→ Task prompt
Copy out every line of the data that has the word "بندرعباس" somewhere in it.

→ Data records
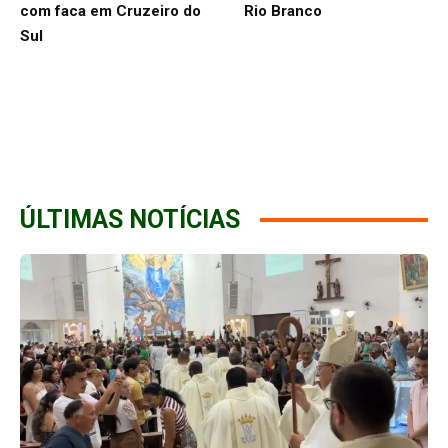
com faca em Cruzeiro do
Rio Branco
Sul
ÚLTIMAS NOTÍCIAS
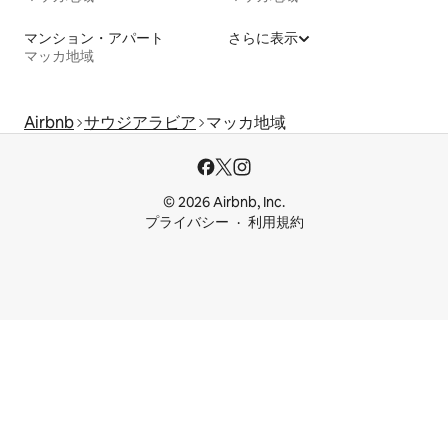
マンション・アパート
さらに表示
マッカ地域
Airbnb
サウジアラビア
マッカ地域
© 2026 Airbnb, Inc.
プライバシー
利用規約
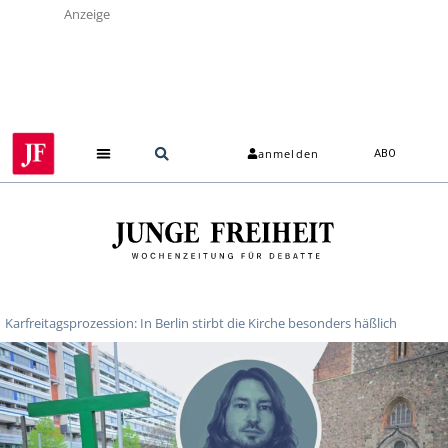
Anzeige
anmelden
ABO
Karfreitagsprozession: In Berlin stirbt die Kirche besonders häßlich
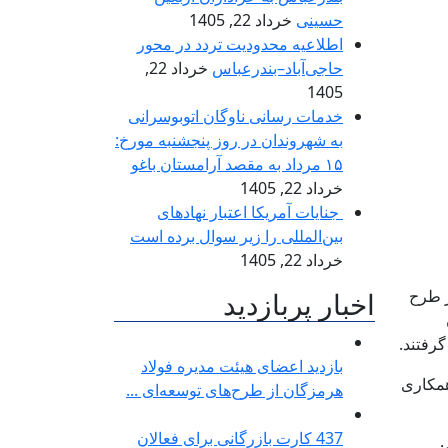
حسینی
خرداد 22, 1405
اطلاعیه محدودیت تردد در محور
حاجی‌آباد–بندرعباس
خرداد 22,
1405
خدمات رسانی ناوگان اتوبوسرانی
به شهروندان در روز پنجشنبه مورخ:
۱۵ مرداد به مقصد آرامستان باغو
خرداد 22, 1405
جنایات آمریکا اعتبار نهادهای
بین‌المللی را زیر سوال برده است
خرداد 22, 1405
ز طرح
اخبار پربازدید
رفتند.
بازدید اعضای هیئت مدیره فولاد
ز طریق نرم‌افزار بندرعباس هوشمند و همچنین تماس با سامانه تلفن گویای ۹۱۰۹۱۱۰۰_۰۷۶، همکاری
هرمزگان از طرح‌های توسعه‌ای ...
437 کارت بازرگانی برای فعالان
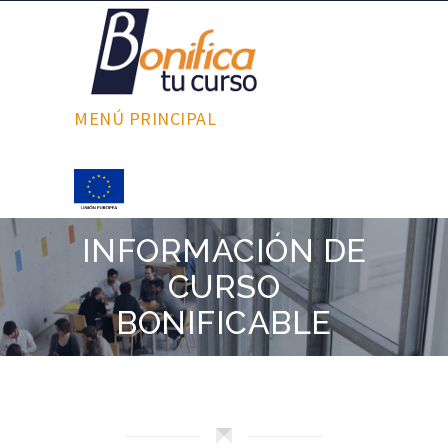
MENÚ PRINCIPAL
INFORMACIÓN DE
CURSO
BONIFICABLE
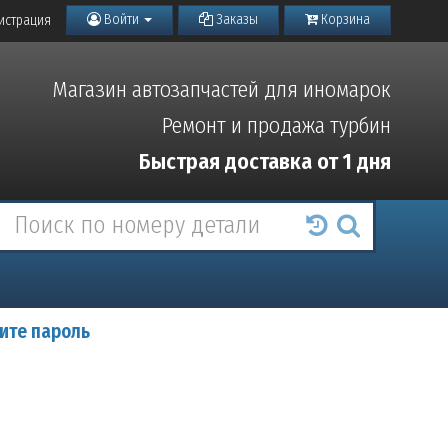
Войти
Заказы
Корзина
истрация
Магазин автозапчастей для иномарок
Ремонт и продажа турбин
Быстрая доставка от 1 дня
ите пароль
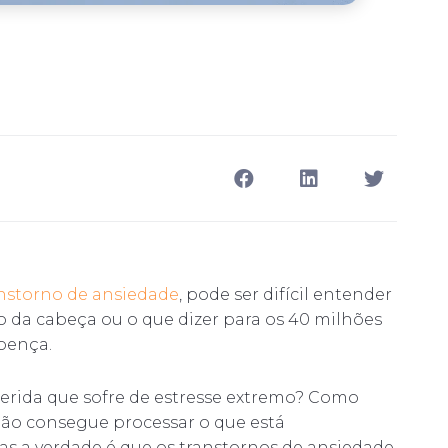
nstorno de ansiedade
, pode ser difícil entender
 da cabeça ou o que dizer para os 40 milhões
oença.
erida que sofre de estresse extremo? Como
não consegue processar o que está
s a verdade é que os transtornos de ansiedade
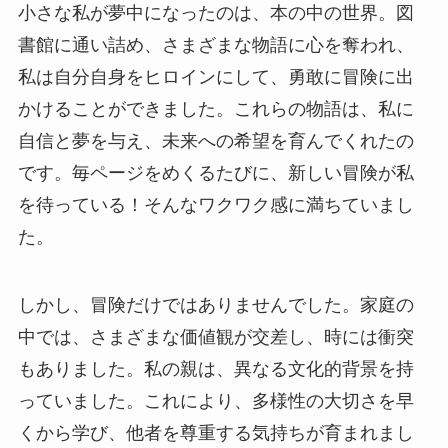
小さな私が夢中になったのは、本の中の世界。図
書館に通い詰め、さまざまな物語に心を奪われ、
私は自分自身をヒロインにして、勇敢に冒険に出
かけることができました。これらの物語は、私に
自信と夢を与え、未来への希望を育んでくれたの
です。毎ページをめくるたびに、新しい冒険が私
を待っている！そんなワクワク感に満ちていまし
た。
しかし、冒険だけではありませんでした。家庭の
中では、さまざまな価値観が交差し、時には衝突
もありました。私の親は、異なる文化的背景を持
っていました。これにより、多様性の大切さを早
くから学び、他者を尊重する気持ちが育まれまし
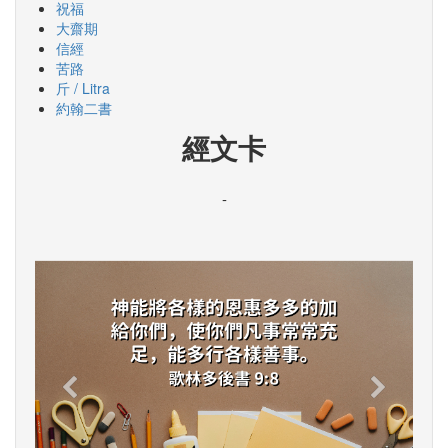
祝福
大齋期
信經
苦路
斤 / Litra
約翰二書
經文卡
-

→ Solution to this problem
حاجی‌آباد–بندرعباس
ز طریق نرم‌افزار بندرعباس هوشمند و همچنین تماس با سامانه تلفن گویای ۹۱۰۹۱۱۰۰_۰۷۶، همکاری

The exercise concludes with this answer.